Carbon-dioxide emissions since the Industrial Revolution have led to a warming of the Earth’s temperature in the past 50 years, worsening forest fires, drought and coastal flooding, according to the U.S. Global Change Research Program. Electricity generation accounts for 40 percent of U.S. emissions, putting it at the top of the list of both the EPA and environmental groups such as the Sierra Club in their bids to address global warming. 
 
First Signal 
 
McCarthy’s comments are an initial signal about how the agency is conceiving its rules for existing power plants, which may have far-reaching impact on the electricity sector and consumers bills. They are scheduled to be issued next June. 
 
While some lawyers say the agency must follow the framework it used for new plants and issue a standard for each particular plant, environmental groups such as the Natural Resources Defense Council say the agency could set an emission level for entire power sector, and let state regulators come up with the combination of cuts in supply and demand to meet it. 
 
With her comments today, McCarthy indicated the agency is considering that approach. “It’s not just about facilities,” but about how electricity is produced and used, she said. 
 
That plan would reduce the impact on utilities, but also may induce deep cuts in the use of coal, which emits twice the carbon dioxide as natural gas when burned to create power.
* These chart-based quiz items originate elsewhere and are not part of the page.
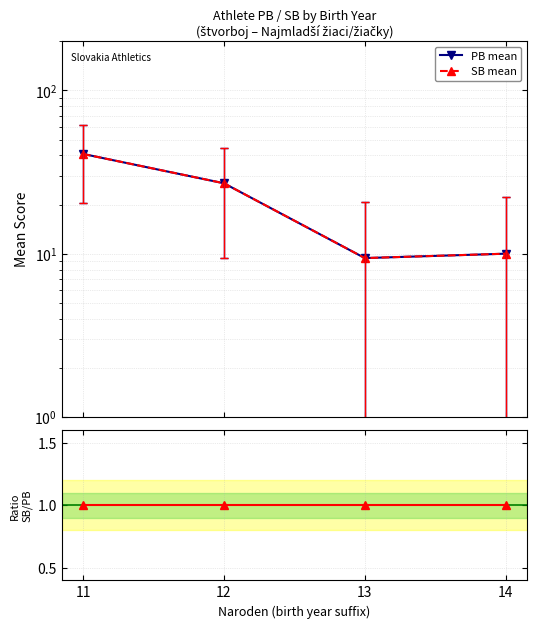

Does the chart display data point markers on the line(s)?

Yes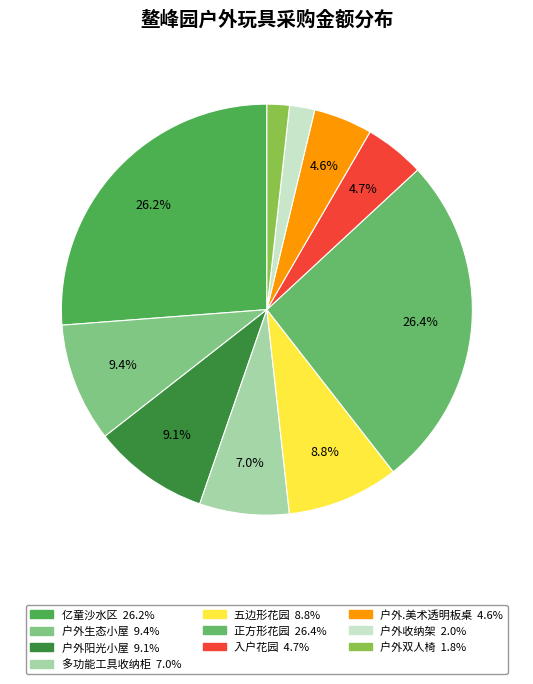

What percentage is NOT represented by 户外生态小屋?

90.6%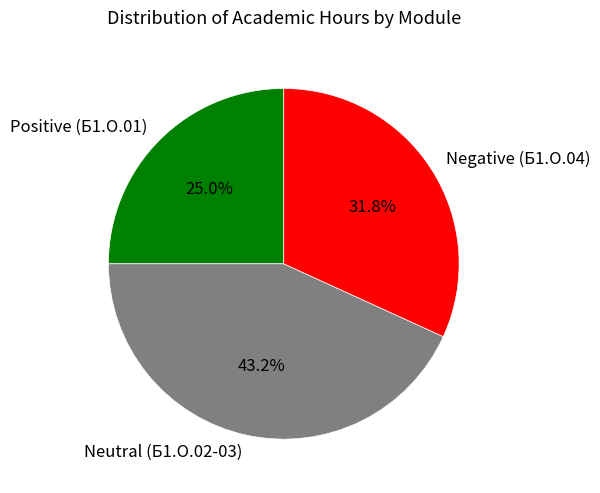

Approximately how many times larger is the value at Neutral (Б1.О.02-03) compared to Negative (Б1.О.04)?

1.4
Utilities such as Southern Co. are already shifting away from coal to natural gas, as prices for gas have fallen following the boost of production from hydraulic fracturing. 
 
Still, coal producers, some utilities and Republicans in Congress have all warned that the EPA’s standard announced last week would effectively outlaw construction of new coal-fired power plants, because of the cost of installing carbon-capture technology. McCarthy rejected that argument today. 
“We know coal isn’t the fuel of choice right now,” McCarthy said. Still, by requiring carbon capture on new plants, McCarthy said EPA may “create a path forward” for coal.